>>>>>

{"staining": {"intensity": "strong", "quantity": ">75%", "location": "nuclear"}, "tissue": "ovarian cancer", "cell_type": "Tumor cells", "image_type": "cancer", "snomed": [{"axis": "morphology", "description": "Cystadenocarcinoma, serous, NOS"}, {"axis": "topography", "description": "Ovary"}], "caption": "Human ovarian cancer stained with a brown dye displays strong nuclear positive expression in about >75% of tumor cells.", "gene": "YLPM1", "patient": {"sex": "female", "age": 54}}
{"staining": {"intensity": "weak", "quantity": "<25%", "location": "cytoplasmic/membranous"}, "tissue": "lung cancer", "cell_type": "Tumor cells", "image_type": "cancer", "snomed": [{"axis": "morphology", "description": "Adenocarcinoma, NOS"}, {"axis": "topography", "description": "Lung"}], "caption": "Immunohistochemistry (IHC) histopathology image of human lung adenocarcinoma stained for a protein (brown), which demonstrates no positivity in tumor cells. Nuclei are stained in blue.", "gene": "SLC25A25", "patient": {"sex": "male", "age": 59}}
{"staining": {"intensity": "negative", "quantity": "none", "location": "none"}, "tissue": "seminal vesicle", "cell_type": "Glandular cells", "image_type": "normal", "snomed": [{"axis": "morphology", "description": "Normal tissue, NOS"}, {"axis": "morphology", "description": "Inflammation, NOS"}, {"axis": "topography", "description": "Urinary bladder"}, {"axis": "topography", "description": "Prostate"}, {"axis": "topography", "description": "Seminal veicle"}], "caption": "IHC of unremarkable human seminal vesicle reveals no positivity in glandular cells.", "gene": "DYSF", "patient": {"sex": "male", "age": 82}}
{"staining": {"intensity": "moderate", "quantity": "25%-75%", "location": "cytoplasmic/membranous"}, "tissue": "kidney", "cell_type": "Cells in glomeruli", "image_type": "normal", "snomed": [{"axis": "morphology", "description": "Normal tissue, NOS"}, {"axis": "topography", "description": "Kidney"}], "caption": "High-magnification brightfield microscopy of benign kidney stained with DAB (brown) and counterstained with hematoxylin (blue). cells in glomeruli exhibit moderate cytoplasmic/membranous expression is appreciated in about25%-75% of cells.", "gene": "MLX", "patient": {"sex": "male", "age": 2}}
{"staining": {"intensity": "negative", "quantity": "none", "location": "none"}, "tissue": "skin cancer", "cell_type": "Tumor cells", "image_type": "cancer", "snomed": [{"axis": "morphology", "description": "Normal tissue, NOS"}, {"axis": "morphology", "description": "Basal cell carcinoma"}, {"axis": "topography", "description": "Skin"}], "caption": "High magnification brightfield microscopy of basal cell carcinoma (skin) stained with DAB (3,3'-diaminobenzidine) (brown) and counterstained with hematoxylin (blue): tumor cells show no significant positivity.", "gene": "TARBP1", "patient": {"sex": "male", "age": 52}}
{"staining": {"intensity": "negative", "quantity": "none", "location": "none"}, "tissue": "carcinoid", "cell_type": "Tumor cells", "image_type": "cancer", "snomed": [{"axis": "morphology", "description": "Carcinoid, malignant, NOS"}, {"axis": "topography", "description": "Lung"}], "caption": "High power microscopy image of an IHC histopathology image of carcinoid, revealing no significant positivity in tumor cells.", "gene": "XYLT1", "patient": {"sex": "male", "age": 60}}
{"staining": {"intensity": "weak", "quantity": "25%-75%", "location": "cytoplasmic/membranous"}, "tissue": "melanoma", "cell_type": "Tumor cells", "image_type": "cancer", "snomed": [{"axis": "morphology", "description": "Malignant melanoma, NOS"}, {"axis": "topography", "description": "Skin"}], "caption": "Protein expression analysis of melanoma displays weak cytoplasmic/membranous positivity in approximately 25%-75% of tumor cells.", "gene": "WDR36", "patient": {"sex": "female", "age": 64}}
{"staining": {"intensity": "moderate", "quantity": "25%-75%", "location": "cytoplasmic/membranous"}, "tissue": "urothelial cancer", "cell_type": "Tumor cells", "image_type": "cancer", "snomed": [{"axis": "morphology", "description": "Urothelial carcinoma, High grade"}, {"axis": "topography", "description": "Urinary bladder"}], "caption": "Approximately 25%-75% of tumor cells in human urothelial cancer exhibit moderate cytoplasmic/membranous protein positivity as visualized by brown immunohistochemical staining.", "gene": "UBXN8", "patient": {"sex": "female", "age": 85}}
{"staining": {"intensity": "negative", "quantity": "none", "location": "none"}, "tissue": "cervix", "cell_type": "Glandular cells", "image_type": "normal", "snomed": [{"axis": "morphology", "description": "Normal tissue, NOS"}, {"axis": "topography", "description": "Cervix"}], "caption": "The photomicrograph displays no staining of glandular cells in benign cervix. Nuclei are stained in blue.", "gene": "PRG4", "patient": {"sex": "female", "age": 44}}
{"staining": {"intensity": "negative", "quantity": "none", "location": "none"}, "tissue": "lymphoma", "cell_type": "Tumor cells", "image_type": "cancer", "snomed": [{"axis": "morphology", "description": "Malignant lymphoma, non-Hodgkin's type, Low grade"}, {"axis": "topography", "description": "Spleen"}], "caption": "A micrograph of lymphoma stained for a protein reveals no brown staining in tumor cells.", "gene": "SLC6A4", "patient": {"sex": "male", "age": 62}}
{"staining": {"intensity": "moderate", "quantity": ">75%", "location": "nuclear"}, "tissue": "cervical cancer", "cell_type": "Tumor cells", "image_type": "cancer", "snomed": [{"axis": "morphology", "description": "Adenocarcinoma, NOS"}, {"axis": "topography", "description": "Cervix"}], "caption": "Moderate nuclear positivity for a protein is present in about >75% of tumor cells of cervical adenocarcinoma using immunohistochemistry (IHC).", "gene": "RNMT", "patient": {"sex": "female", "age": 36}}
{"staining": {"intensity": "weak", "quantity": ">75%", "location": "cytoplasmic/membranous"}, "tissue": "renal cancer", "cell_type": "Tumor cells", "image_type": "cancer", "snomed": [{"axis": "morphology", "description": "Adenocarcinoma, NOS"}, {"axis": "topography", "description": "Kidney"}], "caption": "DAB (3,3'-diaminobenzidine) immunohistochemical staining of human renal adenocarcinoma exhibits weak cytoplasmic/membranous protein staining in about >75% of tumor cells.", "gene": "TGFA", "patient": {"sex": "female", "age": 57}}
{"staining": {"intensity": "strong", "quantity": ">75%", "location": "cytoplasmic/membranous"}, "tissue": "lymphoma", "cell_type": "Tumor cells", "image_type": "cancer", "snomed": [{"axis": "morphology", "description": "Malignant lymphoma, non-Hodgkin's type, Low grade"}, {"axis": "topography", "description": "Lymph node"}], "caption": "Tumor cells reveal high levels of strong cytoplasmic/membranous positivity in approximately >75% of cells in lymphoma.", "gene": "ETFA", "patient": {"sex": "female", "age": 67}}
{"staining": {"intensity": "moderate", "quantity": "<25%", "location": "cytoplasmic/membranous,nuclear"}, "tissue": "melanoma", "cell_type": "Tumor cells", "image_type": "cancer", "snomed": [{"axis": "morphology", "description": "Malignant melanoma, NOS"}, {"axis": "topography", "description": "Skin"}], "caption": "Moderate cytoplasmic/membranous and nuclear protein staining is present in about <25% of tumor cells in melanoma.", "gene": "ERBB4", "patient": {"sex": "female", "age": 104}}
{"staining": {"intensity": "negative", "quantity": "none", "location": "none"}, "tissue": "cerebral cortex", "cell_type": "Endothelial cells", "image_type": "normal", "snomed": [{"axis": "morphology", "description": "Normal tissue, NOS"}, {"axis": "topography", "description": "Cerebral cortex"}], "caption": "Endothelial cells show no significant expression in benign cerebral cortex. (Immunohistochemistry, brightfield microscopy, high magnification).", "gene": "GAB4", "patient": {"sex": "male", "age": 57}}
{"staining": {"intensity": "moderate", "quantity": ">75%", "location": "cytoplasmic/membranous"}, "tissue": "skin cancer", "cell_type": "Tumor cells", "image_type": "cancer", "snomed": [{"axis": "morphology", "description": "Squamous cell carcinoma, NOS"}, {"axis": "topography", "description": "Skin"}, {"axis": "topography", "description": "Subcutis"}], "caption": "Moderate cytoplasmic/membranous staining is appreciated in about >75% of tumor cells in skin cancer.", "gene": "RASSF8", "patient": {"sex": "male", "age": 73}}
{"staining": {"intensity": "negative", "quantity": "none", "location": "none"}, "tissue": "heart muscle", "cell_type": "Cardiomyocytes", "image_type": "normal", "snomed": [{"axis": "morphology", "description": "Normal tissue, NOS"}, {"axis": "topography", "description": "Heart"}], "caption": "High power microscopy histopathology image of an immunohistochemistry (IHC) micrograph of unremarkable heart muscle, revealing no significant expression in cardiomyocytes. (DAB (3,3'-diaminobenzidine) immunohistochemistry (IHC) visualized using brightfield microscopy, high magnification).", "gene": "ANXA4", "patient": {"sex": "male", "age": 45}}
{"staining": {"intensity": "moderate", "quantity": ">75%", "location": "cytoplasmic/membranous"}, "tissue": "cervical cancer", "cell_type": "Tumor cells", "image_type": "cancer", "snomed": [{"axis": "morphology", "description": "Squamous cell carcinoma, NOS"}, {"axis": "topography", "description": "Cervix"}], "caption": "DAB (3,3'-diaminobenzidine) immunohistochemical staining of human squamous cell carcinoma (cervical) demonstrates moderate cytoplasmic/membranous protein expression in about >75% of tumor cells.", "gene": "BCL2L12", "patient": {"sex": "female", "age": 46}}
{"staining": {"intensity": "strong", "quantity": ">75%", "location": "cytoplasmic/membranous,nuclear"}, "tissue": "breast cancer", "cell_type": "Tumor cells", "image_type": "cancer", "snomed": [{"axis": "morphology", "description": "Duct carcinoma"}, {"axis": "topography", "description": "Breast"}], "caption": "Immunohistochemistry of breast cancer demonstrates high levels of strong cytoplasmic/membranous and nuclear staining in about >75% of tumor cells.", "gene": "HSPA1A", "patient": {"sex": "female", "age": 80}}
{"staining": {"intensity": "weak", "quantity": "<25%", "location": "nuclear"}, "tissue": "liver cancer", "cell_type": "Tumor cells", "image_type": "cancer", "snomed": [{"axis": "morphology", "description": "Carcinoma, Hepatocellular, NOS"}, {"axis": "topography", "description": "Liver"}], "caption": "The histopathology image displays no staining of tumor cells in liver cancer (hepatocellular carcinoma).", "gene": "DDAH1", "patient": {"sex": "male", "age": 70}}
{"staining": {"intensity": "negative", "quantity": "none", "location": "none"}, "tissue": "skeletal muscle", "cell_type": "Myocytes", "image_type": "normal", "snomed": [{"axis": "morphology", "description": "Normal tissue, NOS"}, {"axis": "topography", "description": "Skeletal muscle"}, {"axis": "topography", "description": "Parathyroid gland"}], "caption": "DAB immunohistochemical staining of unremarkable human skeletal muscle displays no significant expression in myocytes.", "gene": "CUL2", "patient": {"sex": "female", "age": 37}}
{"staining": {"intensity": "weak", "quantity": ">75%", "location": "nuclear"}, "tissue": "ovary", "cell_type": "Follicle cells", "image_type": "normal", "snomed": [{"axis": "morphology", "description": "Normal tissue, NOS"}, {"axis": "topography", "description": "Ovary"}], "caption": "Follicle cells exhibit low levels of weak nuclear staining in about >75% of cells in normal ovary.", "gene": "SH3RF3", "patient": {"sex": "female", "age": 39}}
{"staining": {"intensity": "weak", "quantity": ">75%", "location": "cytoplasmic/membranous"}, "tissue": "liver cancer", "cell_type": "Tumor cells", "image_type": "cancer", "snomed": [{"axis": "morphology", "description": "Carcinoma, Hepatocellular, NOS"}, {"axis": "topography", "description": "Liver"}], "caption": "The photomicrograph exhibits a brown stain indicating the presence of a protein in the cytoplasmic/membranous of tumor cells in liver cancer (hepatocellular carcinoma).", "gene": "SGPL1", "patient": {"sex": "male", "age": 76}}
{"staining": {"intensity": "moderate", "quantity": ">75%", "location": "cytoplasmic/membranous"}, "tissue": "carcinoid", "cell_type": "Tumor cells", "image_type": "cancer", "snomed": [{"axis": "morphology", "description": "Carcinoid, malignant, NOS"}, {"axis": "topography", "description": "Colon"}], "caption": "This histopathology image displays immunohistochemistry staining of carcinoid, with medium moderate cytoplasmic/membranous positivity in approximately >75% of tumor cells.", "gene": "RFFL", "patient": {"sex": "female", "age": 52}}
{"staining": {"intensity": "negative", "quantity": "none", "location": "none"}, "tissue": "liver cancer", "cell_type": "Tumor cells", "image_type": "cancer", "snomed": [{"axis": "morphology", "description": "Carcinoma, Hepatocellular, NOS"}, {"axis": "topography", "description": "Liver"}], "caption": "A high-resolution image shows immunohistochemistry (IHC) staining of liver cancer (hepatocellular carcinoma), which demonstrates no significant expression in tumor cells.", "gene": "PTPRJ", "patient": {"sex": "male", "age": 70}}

<<<<<

• _WHAT IS BEING ASKED_
Find the word "carcinoid" in the entries. Copy each line that holds it.

• _WRITTEN REPLY_
{"staining": {"intensity": "negative", "quantity": "none", "location": "none"}, "tissue": "carcinoid", "cell_type": "Tumor cells", "image_type": "cancer", "snomed": [{"axis": "morphology", "description": "Carcinoid, malignant, NOS"}, {"axis": "topography", "description": "Lung"}], "caption": "High power microscopy image of an IHC histopathology image of carcinoid, revealing no significant positivity in tumor cells.", "gene": "XYLT1", "patient": {"sex": "male", "age": 60}}
{"staining": {"intensity": "moderate", "quantity": ">75%", "location": "cytoplasmic/membranous"}, "tissue": "carcinoid", "cell_type": "Tumor cells", "image_type": "cancer", "snomed": [{"axis": "morphology", "description": "Carcinoid, malignant, NOS"}, {"axis": "topography", "description": "Colon"}], "caption": "This histopathology image displays immunohistochemistry staining of carcinoid, with medium moderate cytoplasmic/membranous positivity in approximately >75% of tumor cells.", "gene": "RFFL", "patient": {"sex": "female", "age": 52}}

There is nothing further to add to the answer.